> [What is required] One part of the entries below is wanted: the lines from the one containing "Այժմ այդ պաշտպանության մասին։ Շոկի կլանման" through the one containing "այն ուղղակի անցնի ձեր ատամների միջով։ Սա". Write those out exactly and nothing else.

Items from a dataset:
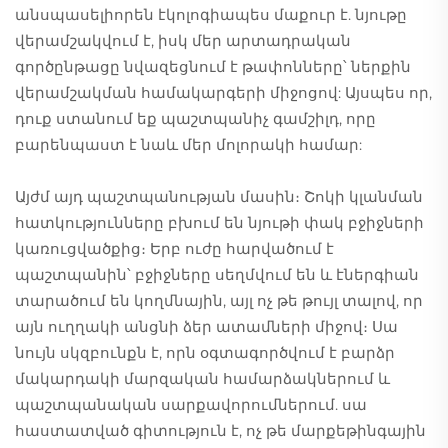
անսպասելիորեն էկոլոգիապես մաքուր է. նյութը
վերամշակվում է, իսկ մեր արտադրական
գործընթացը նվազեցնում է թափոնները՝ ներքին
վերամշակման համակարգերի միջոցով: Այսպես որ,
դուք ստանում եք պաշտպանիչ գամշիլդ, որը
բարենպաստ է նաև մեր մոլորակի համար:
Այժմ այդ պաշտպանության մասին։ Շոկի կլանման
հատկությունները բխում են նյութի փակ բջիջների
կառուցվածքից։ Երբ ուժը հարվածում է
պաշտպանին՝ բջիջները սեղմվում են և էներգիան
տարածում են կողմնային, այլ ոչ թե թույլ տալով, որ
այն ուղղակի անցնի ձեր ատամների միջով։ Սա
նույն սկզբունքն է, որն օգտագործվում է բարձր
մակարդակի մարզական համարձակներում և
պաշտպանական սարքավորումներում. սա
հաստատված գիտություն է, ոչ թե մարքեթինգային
---
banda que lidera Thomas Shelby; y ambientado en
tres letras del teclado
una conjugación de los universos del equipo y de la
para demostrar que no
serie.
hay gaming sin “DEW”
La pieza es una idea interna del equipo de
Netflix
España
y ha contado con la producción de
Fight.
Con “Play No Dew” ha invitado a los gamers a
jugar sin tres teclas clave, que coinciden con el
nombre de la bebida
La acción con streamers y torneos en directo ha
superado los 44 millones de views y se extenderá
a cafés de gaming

> [Answer space]
Այժմ այդ պաշտպանության մասին։ Շոկի կլանման
հատկությունները բխում են նյութի փակ բջիջների
կառուցվածքից։ Երբ ուժը հարվածում է
պաշտպանին՝ բջիջները սեղմվում են և էներգիան
տարածում են կողմնային, այլ ոչ թե թույլ տալով, որ
այն ուղղակի անցնի ձեր ատամների միջով։ Սա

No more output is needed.